WHAT THE EXERCISE ASKS -
Can you rewrite the material below with "series" replaced by "line" everywhere and nothing else changed? Leave the pictures out of your answer.

Stored items -
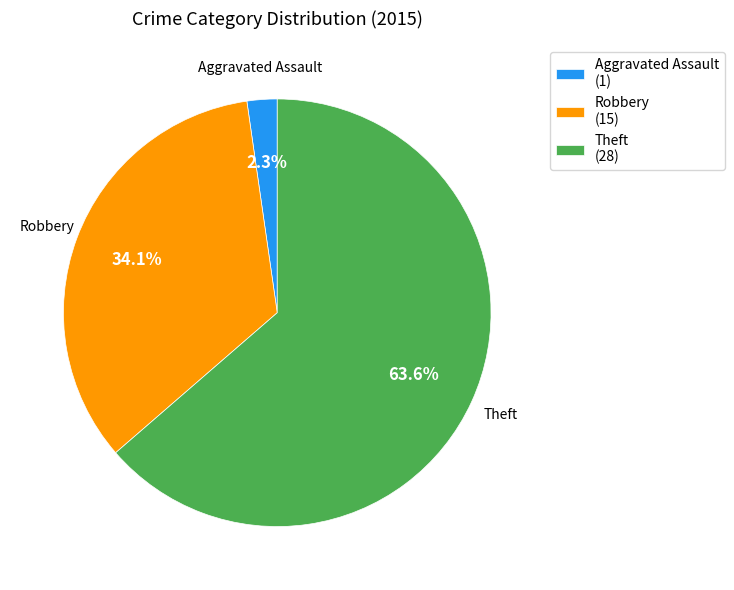

Rank the categories by value from lowest to highest.

Aggravated Assault, Robbery, Theft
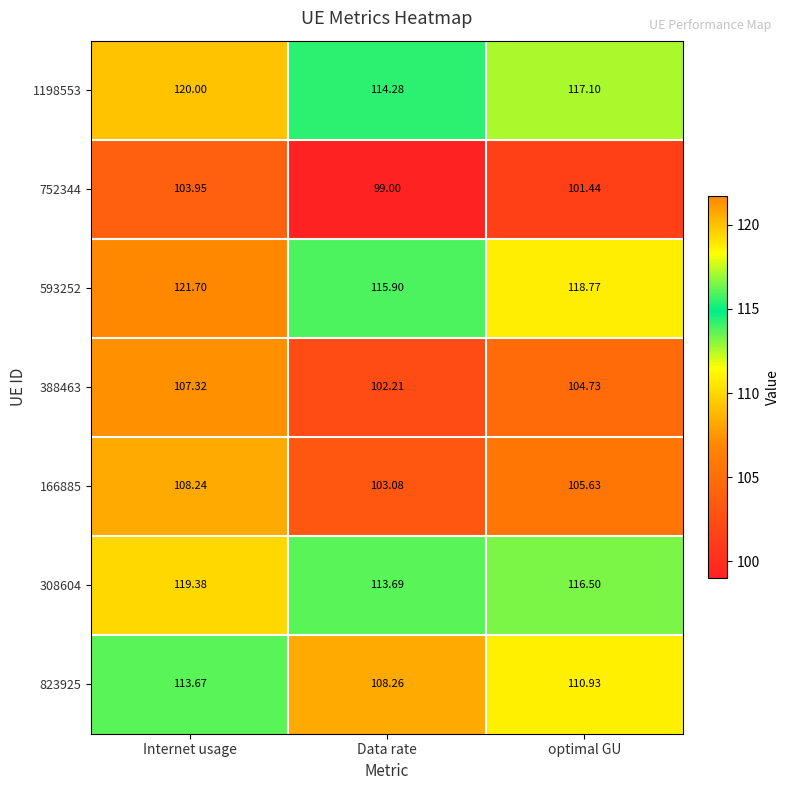

Where does the 823925 series first go above 110?

Internet usage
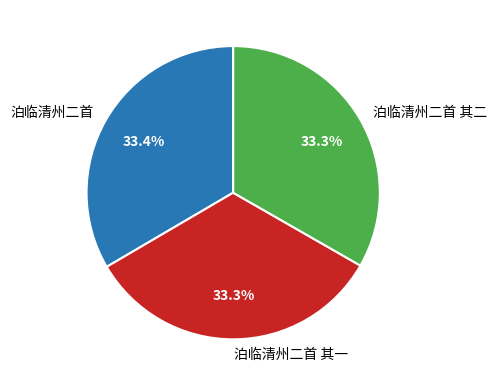

What portion of the pie excludes 泊临清州二首 其一?

66.7%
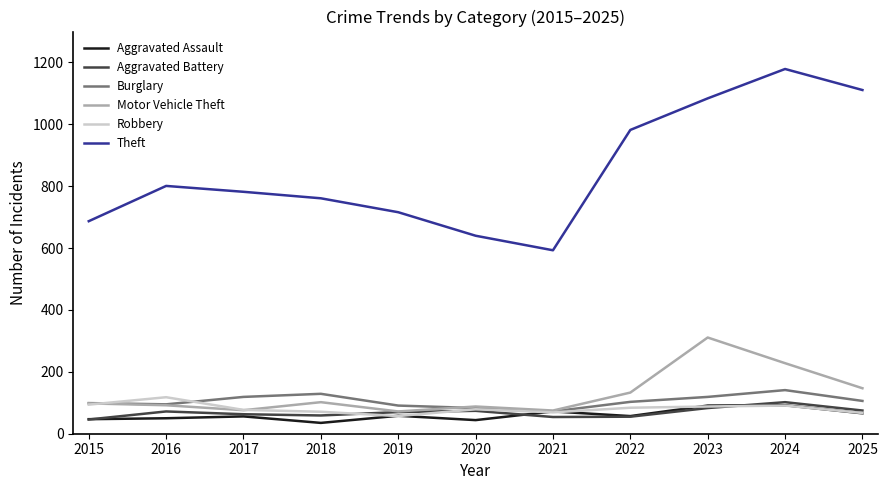

What is the spread (max minus min) of values at 2021?

539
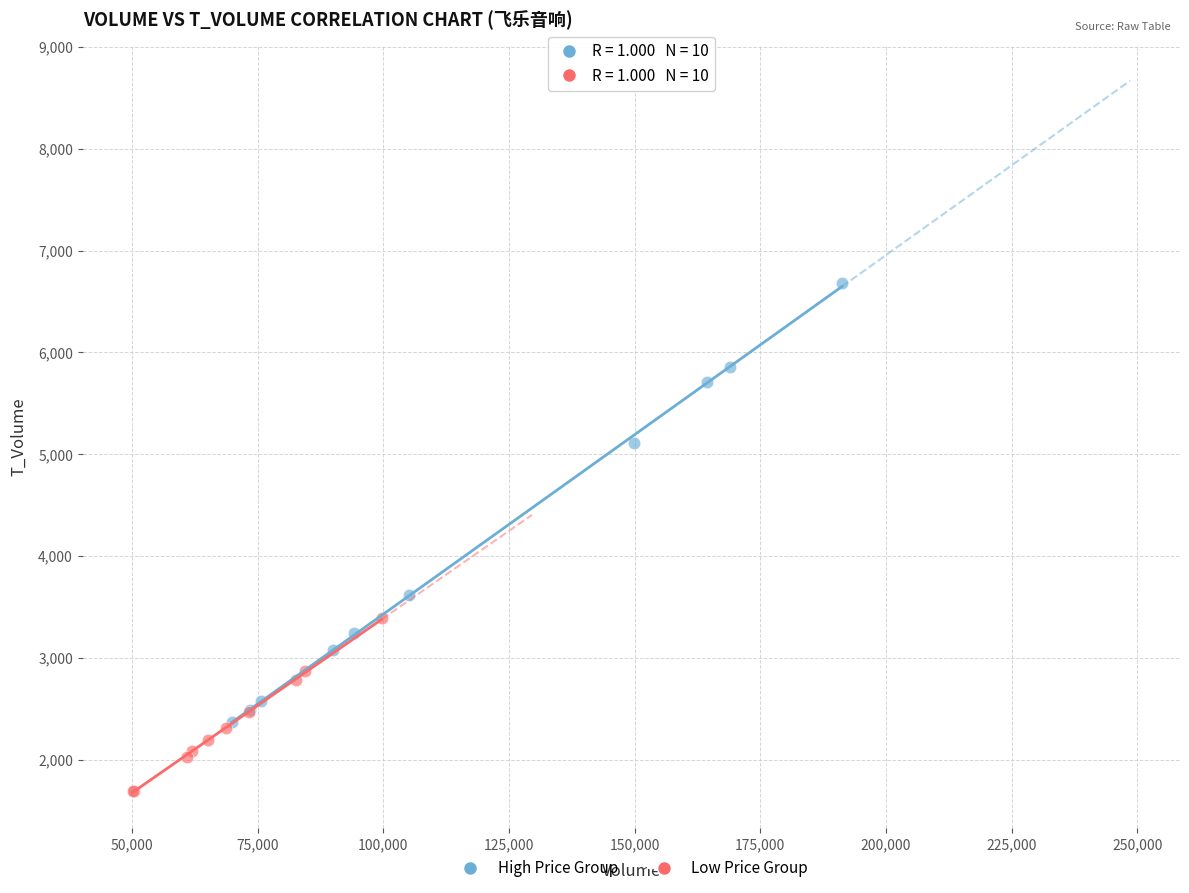

Which series reaches the maximum Y coordinate?

High Price Group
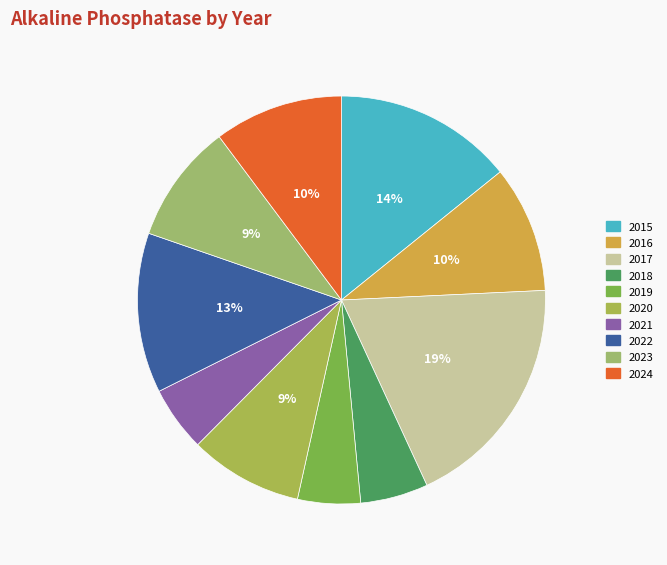

To the nearest percent, what portion does 2023 represent?

9%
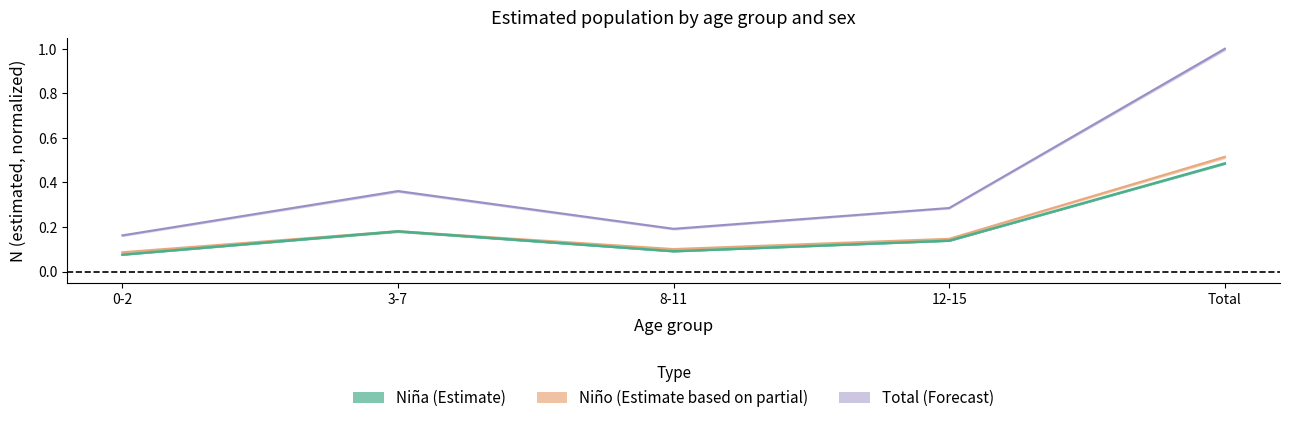

True or false: Niña and Niño intersect in this chart.

False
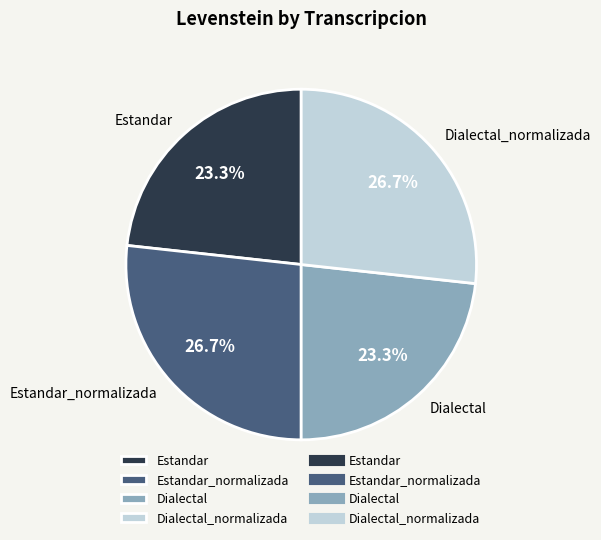

Approximately how many times larger is the value at Dialectal_normalizada compared to Dialectal?

1.1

FINISHED TASK -
Rank the categories by value from lowest to highest.

Aggravated Assault, Robbery, Theft

Where does the 823925 line first go above 110?

Internet usage

What portion of the pie excludes 泊临清州二首 其一?

66.7%

What is the spread (max minus min) of values at 2021?

539

Which line reaches the maximum Y coordinate?

High Price Group

To the nearest percent, what portion does 2023 represent?

9%

True or false: Niña and Niño intersect in this chart.

False

Approximately how many times larger is the value at Dialectal_normalizada compared to Dialectal?

1.1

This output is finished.